- Task statement -
Turn the records below into a JSON list of strings, with one string for each line and blank lines omitted.

-- Start Material for this exercise --

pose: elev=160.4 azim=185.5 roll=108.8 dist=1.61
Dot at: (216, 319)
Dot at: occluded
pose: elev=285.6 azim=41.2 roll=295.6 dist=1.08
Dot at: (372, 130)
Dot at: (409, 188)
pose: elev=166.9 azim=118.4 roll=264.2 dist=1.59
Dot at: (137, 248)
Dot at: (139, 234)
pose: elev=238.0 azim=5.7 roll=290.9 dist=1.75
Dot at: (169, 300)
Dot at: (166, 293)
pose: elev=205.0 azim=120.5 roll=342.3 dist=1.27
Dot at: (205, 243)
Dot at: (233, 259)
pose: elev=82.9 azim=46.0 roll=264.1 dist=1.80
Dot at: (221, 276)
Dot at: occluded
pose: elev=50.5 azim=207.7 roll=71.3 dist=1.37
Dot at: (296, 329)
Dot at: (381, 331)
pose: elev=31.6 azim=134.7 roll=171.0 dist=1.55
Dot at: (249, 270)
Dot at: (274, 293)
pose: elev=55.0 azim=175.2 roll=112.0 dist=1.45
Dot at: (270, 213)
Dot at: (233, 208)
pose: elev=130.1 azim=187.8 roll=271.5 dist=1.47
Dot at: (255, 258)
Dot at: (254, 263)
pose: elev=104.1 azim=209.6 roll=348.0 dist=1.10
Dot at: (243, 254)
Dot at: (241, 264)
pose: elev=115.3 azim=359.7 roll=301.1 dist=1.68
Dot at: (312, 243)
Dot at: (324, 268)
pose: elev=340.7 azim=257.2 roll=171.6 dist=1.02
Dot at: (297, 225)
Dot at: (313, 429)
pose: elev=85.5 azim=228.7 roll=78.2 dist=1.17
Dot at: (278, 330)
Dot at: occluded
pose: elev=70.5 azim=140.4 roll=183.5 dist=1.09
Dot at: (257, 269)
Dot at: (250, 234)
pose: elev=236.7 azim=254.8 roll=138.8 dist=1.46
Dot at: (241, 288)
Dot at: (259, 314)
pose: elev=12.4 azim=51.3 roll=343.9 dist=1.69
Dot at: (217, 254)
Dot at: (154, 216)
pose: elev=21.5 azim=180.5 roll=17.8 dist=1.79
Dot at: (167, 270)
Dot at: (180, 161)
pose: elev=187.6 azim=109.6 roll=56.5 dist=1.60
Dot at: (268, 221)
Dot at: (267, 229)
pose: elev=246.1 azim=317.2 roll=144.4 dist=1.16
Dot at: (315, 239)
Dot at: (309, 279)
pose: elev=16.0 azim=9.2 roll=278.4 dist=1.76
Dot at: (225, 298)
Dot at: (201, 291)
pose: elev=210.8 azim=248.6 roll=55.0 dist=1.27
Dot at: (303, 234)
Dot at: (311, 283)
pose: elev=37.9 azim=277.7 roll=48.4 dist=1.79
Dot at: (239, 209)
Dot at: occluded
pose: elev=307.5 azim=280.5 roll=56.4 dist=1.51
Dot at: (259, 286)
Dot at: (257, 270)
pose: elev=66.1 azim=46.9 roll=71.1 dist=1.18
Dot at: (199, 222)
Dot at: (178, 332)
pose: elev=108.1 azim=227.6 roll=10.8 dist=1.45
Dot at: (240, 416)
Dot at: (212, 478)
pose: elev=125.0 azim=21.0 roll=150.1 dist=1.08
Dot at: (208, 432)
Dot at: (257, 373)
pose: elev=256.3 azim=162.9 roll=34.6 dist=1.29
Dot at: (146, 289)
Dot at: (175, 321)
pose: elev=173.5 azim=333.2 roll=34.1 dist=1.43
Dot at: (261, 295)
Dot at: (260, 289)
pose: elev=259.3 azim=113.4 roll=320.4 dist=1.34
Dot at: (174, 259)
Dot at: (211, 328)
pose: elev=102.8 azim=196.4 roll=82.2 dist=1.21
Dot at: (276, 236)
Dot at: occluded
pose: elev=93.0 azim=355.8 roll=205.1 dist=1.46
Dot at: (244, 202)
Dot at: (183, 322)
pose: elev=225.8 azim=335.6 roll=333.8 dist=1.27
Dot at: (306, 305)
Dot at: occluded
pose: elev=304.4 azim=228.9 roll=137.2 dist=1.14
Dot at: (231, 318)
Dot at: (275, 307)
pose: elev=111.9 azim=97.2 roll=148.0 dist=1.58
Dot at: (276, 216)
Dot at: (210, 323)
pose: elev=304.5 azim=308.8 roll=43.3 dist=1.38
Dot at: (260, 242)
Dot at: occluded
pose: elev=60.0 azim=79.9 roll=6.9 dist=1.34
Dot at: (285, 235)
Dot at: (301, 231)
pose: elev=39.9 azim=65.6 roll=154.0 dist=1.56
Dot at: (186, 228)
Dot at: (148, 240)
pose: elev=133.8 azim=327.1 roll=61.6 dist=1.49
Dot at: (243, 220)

-- End Material for this exercise --

- Written response -
[
  "pose: elev=160.4 azim=185.5 roll=108.8 dist=1.61",
  "Dot at: (216, 319)",
  "Dot at: occluded",
  "pose: elev=285.6 azim=41.2 roll=295.6 dist=1.08",
  "Dot at: (372, 130)",
  "Dot at: (409, 188)",
  "pose: elev=166.9 azim=118.4 roll=264.2 dist=1.59",
  "Dot at: (137, 248)",
  "Dot at: (139, 234)",
  "pose: elev=238.0 azim=5.7 roll=290.9 dist=1.75",
  "Dot at: (169, 300)",
  "Dot at: (166, 293)",
  "pose: elev=205.0 azim=120.5 roll=342.3 dist=1.27",
  "Dot at: (205, 243)",
  "Dot at: (233, 259)",
  "pose: elev=82.9 azim=46.0 roll=264.1 dist=1.80",
  "Dot at: (221, 276)",
  "Dot at: occluded",
  "pose: elev=50.5 azim=207.7 roll=71.3 dist=1.37",
  "Dot at: (296, 329)",
  "Dot at: (381, 331)",
  "pose: elev=31.6 azim=134.7 roll=171.0 dist=1.55",
  "Dot at: (249, 270)",
  "Dot at: (274, 293)",
  "pose: elev=55.0 azim=175.2 roll=112.0 dist=1.45",
  "Dot at: (270, 213)",
  "Dot at: (233, 208)",
  "pose: elev=130.1 azim=187.8 roll=271.5 dist=1.47",
  "Dot at: (255, 258)",
  "Dot at: (254, 263)",
  "pose: elev=104.1 azim=209.6 roll=348.0 dist=1.10",
  "Dot at: (243, 254)",
  "Dot at: (241, 264)",
  "pose: elev=115.3 azim=359.7 roll=301.1 dist=1.68",
  "Dot at: (312, 243)",
  "Dot at: (324, 268)",
  "pose: elev=340.7 azim=257.2 roll=171.6 dist=1.02",
  "Dot at: (297, 225)",
  "Dot at: (313, 429)",
  "pose: elev=85.5 azim=228.7 roll=78.2 dist=1.17",
  "Dot at: (278, 330)",
  "Dot at: occluded",
  "pose: elev=70.5 azim=140.4 roll=183.5 dist=1.09",
  "Dot at: (257, 269)",
  "Dot at: (250, 234)",
  "pose: elev=236.7 azim=254.8 roll=138.8 dist=1.46",
  "Dot at: (241, 288)",
  "Dot at: (259, 314)",
  "pose: elev=12.4 azim=51.3 roll=343.9 dist=1.69",
  "Dot at: (217, 254)",
  "Dot at: (154, 216)",
  "pose: elev=21.5 azim=180.5 roll=17.8 dist=1.79",
  "Dot at: (167, 270)",
  "Dot at: (180, 161)",
  "pose: elev=187.6 azim=109.6 roll=56.5 dist=1.60",
  "Dot at: (268, 221)",
  "Dot at: (267, 229)",
  "pose: elev=246.1 azim=317.2 roll=144.4 dist=1.16",
  "Dot at: (315, 239)",
  "Dot at: (309, 279)",
  "pose: elev=16.0 azim=9.2 roll=278.4 dist=1.76",
  "Dot at: (225, 298)",
  "Dot at: (201, 291)",
  "pose: elev=210.8 azim=248.6 roll=55.0 dist=1.27",
  "Dot at: (303, 234)",
  "Dot at: (311, 283)",
  "pose: elev=37.9 azim=277.7 roll=48.4 dist=1.79",
  "Dot at: (239, 209)",
  "Dot at: occluded",
  "pose: elev=307.5 azim=280.5 roll=56.4 dist=1.51",
  "Dot at: (259, 286)",
  "Dot at: (257, 270)",
  "pose: elev=66.1 azim=46.9 roll=71.1 dist=1.18",
  "Dot at: (199, 222)",
  "Dot at: (178, 332)",
  "pose: elev=108.1 azim=227.6 roll=10.8 dist=1.45",
  "Dot at: (240, 416)",
  "Dot at: (212, 478)",
  "pose: elev=125.0 azim=21.0 roll=150.1 dist=1.08",
  "Dot at: (208, 432)",
  "Dot at: (257, 373)",
  "pose: elev=256.3 azim=162.9 roll=34.6 dist=1.29",
  "Dot at: (146, 289)",
  "Dot at: (175, 321)",
  "pose: elev=173.5 azim=333.2 roll=34.1 dist=1.43",
  "Dot at: (261, 295)",
  "Dot at: (260, 289)",
  "pose: elev=259.3 azim=113.4 roll=320.4 dist=1.34",
  "Dot at: (174, 259)",
  "Dot at: (211, 328)",
  "pose: elev=102.8 azim=196.4 roll=82.2 dist=1.21",
  "Dot at: (276, 236)",
  "Dot at: occluded",
  "pose: elev=93.0 azim=355.8 roll=205.1 dist=1.46",
  "Dot at: (244, 202)",
  "Dot at: (183, 322)",
  "pose: elev=225.8 azim=335.6 roll=333.8 dist=1.27",
  "Dot at: (306, 305)",
  "Dot at: occluded",
  "pose: elev=304.4 azim=228.9 roll=137.2 dist=1.14",
  "Dot at: (231, 318)",
  "Dot at: (275, 307)",
  "pose: elev=111.9 azim=97.2 roll=148.0 dist=1.58",
  "Dot at: (276, 216)",
  "Dot at: (210, 323)",
  "pose: elev=304.5 azim=308.8 roll=43.3 dist=1.38",
  "Dot at: (260, 242)",
  "Dot at: occluded",
  "pose: elev=60.0 azim=79.9 roll=6.9 dist=1.34",
  "Dot at: (285, 235)",
  "Dot at: (301, 231)",
  "pose: elev=39.9 azim=65.6 roll=154.0 dist=1.56",
  "Dot at: (186, 228)",
  "Dot at: (148, 240)",
  "pose: elev=133.8 azim=327.1 roll=61.6 dist=1.49",
  "Dot at: (243, 220)"
]